My Mom is a people watcher. Always has been. She gets that from her dad. I have memories of going to Penticton to visit my Pappa Alec and there were two local Zoo’s that he would take me for an outing. One was the one of the animal variety, but I think his favourite and mine, as well, was going to the mall. Pappa would grab us both an ice cream cone and park us outside the food fair on a little bench and we would watch the people. I don’t recall a lot of commentary, but I do recall a cheeky smile shared between him and I, or a raised eyebrow. It was our thing and moments I am remembering today as I have been spending time with mom in rehab.

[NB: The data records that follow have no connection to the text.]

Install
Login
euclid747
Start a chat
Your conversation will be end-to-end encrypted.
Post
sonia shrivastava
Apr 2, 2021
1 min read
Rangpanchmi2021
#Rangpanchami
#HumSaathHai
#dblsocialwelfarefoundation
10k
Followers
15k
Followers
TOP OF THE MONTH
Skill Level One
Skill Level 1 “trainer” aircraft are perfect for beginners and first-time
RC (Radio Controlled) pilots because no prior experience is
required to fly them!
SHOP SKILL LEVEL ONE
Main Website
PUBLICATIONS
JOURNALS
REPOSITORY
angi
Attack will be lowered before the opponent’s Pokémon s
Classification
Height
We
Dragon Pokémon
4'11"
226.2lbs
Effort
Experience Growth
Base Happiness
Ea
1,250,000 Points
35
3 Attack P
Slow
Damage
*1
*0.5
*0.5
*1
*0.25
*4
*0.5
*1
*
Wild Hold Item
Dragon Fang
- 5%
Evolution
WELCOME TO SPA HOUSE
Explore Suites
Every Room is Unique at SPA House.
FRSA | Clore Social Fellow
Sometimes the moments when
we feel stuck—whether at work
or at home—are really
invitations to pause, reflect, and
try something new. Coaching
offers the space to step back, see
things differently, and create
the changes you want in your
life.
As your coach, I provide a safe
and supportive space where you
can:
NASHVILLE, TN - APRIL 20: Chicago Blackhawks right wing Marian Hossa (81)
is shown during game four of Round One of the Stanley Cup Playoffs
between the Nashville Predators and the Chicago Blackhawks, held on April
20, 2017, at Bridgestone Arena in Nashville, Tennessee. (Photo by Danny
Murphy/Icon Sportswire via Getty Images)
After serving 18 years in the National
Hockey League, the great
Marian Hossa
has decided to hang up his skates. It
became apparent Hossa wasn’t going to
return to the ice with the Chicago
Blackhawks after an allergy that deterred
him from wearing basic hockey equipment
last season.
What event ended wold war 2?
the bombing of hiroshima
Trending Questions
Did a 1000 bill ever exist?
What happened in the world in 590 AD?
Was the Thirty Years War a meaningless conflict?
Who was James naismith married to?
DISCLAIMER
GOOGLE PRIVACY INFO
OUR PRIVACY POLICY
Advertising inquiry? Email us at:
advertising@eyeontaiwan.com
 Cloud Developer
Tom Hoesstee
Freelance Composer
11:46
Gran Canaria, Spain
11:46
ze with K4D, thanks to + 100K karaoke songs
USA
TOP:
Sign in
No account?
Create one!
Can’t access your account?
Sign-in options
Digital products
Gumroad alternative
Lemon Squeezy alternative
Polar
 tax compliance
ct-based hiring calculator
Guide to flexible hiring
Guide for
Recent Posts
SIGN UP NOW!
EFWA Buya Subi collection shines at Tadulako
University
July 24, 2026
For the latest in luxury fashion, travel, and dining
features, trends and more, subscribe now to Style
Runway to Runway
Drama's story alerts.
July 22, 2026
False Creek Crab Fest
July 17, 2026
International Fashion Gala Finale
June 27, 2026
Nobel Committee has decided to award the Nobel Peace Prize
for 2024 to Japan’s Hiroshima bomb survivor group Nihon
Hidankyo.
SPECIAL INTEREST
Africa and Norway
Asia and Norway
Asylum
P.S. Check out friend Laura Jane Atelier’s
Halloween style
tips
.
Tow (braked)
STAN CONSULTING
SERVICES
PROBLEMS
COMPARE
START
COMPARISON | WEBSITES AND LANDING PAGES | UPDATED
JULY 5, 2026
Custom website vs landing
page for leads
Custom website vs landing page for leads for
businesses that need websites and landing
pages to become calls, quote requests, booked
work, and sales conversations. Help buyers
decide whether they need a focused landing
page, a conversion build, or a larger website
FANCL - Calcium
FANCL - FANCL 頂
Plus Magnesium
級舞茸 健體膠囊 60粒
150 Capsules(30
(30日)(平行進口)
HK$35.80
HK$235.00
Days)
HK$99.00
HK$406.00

Her attention is drawn to what is happening around her, however, I am not always sure what she is thinking or seeing. But there is one gentleman in rehab who looks remarkably like her dad. When they are in the dining hall, my mom cannot look away. I asked her, “he sure looks like Pappa Alec, hey Mom,” my heart tightened in my chest as she responded, “that is my dad…he is looking for the candy they keep in the cupboard.”
How do you tell someone such painful truth making the loss so fresh again. Pappa Alec hasn’t been with us in years. We do have the hard conversation to reconnect the memory…to try and find the correct neural pathways for what is true for today. She has tears…says it must have been so hard to lose him and then her gaze goes back to Pappa’s doppelganger who meanders around in his wheelchair and I know she is back there…disconnected again, but enjoying watching her dad watching the people.
So we do this together…watch the people…share the moment.